Making Vermont the best place in America to do business, be educated and live life.

Day: April 3, 2009

In three months the state will begin FY 2010 with a budget deficit of $200m+ and the administration and legislature are counting on Vermont’s share of the stimulus package to bridge any major gaps, along with budget cuts and layoffs. To strategically address the immediate deficit issue and position ourselves for future sustainability, a reduction in the size of state government is necessary. How it happens is a function of thoughtful stewardship and innovative thinking on the part of agency heads.

 

In one case, the Agency of Human Services, which employs 3,500 people, was told to cut $6.8m (or roughly 285 positions.) Secretary Hoffman and his team are working hard to hit that budget amount with as minimal impact on workforce or service delivery as possible. So far, he’s identified 5% of his staff positions for elimination, or 195 people. For a front-line agency that sees the clash between economic crisis and human suffering, and where caseloads are skyrocketing, that’s a tough assignment. Nonetheless, Hoffman, whose experience in the financial sector and tenure in corrections, is an experienced and capable leader; one who understands the risks from both sides of the challenge.

+ + + +

▸ ASSIGNMENT 1: In the Vermont budget passage, duplicate the words from "Making Vermont the" to "of agency heads.".
▸ ASSIGNMENT 2: List every figure the Vermont budget passage gives about the Agency of Human Services.
The lines after this passage were taken from a different source.

▸ EXERCISE DATA:
+ + + +

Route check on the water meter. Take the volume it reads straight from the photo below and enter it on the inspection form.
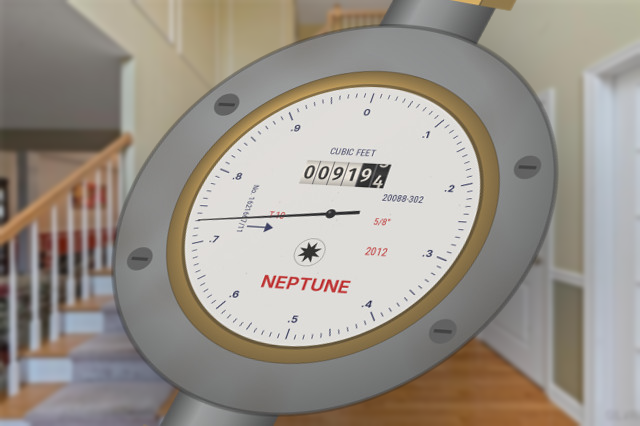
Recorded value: 9193.73 ft³
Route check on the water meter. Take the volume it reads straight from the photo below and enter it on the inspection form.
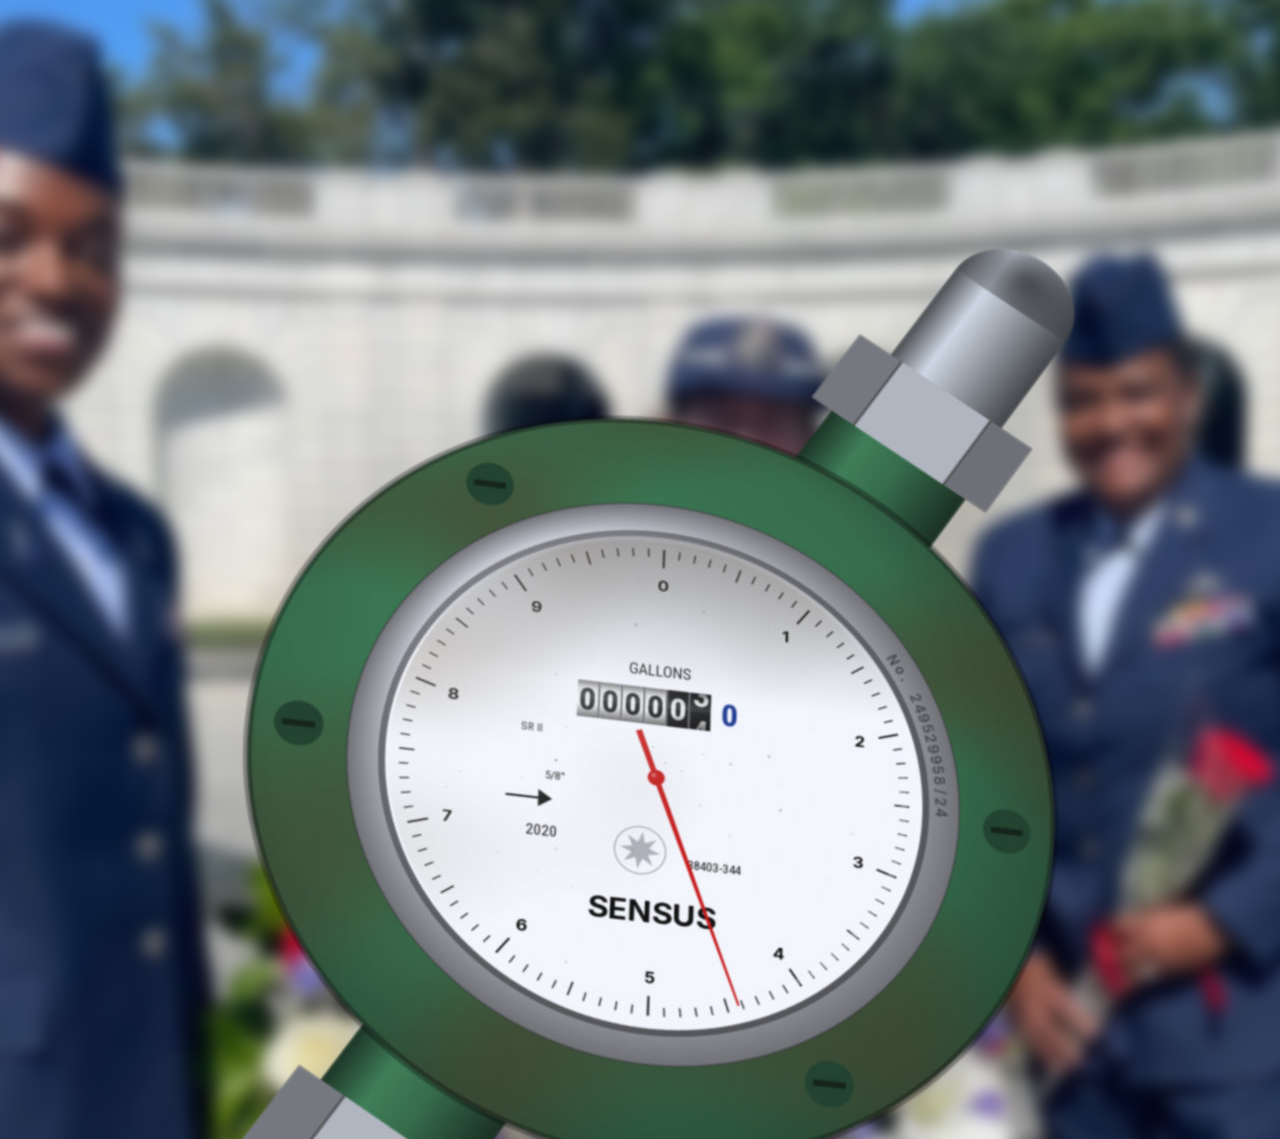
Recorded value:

+ + + +

▸ SOLUTION 1:
Making Vermont the best place in America to do business, be educated and live life.

Day: April 3, 2009

In three months the state will begin FY 2010 with a budget deficit of $200m+ and the administration and legislature are counting on Vermont’s share of the stimulus package to bridge any major gaps, along with budget cuts and layoffs. To strategically address the immediate deficit issue and position ourselves for future sustainability, a reduction in the size of state government is necessary. How it happens is a function of thoughtful stewardship and innovative thinking on the part of agency heads.

▸ SOLUTION 2:
- 3,500 people employed
- $6.8m to be cut
- roughly 285 positions
- 5% of staff positions identified for elimination
- 195 people